Convergence estimates for the Magnus expansion II. $C^*$-algebras
Gyula Lakos
TL;DR
Part II develops a spectral framework for Magnus and BCH expansions in $C^*$-algebras and Hilbert space operators, tying convergence to spectral data via the conformal range. It introduces the conformal range as a projection of the Davis-Wielandt shell to bound spectra of time-ordered exponentials and proves absolute Magnus convergence for finite dimensional cases when the cumulative norm is at most $π$, and an extended BCH radius in certain regimes.

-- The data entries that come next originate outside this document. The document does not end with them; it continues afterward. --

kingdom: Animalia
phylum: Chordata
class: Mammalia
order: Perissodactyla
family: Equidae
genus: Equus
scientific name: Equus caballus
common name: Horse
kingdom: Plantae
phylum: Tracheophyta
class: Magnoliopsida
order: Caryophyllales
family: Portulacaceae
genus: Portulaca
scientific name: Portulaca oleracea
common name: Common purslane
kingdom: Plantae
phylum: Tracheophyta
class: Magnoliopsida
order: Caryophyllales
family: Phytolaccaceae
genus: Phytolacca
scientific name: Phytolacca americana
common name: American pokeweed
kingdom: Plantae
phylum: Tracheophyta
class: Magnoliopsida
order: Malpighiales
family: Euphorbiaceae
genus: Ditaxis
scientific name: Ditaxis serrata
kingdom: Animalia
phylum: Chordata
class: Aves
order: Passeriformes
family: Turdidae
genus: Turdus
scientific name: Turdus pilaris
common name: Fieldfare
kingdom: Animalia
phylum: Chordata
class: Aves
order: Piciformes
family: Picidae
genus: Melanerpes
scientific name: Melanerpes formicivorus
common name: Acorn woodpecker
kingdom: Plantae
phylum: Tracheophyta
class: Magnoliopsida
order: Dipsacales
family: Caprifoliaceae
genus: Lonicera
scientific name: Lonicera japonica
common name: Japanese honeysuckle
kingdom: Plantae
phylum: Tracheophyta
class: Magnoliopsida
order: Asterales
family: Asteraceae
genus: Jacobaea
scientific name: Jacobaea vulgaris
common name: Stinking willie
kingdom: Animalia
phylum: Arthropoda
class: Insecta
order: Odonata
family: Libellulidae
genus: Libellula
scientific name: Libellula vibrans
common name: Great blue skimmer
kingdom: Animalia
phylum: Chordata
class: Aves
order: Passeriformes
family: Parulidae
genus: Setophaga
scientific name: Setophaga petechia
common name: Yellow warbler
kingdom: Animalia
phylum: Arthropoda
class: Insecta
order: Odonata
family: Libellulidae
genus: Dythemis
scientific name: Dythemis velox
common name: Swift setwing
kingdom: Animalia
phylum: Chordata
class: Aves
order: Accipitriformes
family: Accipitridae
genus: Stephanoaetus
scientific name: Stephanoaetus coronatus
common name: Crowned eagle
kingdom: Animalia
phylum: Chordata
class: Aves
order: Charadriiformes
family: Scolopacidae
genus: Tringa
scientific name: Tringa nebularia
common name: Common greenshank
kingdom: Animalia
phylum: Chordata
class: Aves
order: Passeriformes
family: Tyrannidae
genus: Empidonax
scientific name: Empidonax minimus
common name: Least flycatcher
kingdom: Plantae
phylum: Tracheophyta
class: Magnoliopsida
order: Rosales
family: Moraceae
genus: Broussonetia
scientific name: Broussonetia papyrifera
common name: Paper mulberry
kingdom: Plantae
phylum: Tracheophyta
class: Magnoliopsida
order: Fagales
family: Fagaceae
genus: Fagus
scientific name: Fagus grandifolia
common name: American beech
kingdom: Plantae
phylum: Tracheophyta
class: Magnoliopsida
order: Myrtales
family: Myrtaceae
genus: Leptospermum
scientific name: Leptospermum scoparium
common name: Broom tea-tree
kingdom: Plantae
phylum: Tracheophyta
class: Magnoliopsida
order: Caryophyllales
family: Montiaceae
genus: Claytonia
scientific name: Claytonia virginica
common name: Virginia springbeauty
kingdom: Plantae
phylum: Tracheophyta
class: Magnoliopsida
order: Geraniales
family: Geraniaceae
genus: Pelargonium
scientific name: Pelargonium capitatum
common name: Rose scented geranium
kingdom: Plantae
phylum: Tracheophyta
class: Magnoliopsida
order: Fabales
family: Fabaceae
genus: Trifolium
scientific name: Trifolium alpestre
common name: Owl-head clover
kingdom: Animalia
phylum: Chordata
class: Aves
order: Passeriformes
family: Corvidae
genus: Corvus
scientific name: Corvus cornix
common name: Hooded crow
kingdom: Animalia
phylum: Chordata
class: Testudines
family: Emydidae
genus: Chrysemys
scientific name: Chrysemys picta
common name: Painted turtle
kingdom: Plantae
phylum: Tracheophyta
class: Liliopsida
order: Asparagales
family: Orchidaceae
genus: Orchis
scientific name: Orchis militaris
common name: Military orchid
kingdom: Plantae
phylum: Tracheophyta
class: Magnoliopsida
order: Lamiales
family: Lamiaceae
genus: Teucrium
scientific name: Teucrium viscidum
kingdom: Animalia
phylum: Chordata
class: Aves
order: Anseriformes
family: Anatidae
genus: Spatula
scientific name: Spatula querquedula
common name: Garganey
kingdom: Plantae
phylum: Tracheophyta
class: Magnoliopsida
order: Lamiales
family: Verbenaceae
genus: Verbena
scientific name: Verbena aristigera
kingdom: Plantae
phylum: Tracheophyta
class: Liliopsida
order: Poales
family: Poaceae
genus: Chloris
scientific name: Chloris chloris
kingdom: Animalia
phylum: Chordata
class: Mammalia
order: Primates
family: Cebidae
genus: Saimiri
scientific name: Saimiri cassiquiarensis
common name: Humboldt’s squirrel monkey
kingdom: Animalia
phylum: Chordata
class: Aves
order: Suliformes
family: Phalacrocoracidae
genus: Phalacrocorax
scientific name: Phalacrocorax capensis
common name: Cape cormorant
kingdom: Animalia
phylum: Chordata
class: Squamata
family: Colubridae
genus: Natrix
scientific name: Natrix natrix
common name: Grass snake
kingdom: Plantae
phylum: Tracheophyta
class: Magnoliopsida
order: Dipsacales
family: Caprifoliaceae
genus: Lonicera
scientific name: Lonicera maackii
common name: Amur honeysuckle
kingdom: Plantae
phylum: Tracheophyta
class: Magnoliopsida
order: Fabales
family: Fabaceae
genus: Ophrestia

The work provides extensive 2x2 matrix tools, including exponentials, logarithms, and analytic continuations, and offers a suite of counterexamples that sharpen the $π$ threshold and illustrate limitations in infinite dimensions and unitary-quaternionic settings. It also develops explicit growth estimates for the Magnus expansion and uses hyperbolic geometry models to illuminate spectral behavior within the conformal range.
Abstract
We review and provide simplified proofs related to the Magnus expansion, and improve convergence estimates. Observations and improvements concerning the Baker--Campbell--Hausdorff expansion are also made. In this Part II, we consider the case of $C^*$-algebras, i. e. essentially the case of operators on Hilbert spaces. We present the spectral approach to the Magnus expansion in the context of the conformal range (which is a projection of the Davis--Wielandt shell), allowing a more effective approach. This makes possible to clarify certain convergence properties of the BCH expansion related to the critical cumulative norm $π$. In particular, we prove that for finite dimensional matrices $A,B$, the norm condition $\|A\|_2+\|B\|_2\leqπ$ implies that the BCH expansion of $A$ and $B$ is convergent. Several counterexamples regarding convergence of the Magnus and BCH expansions are presented. In the rest, we prove growth estimates for the Magnus expansion in the setting of Hilbert space operators, both in terms of the overall sum and the individuals terms.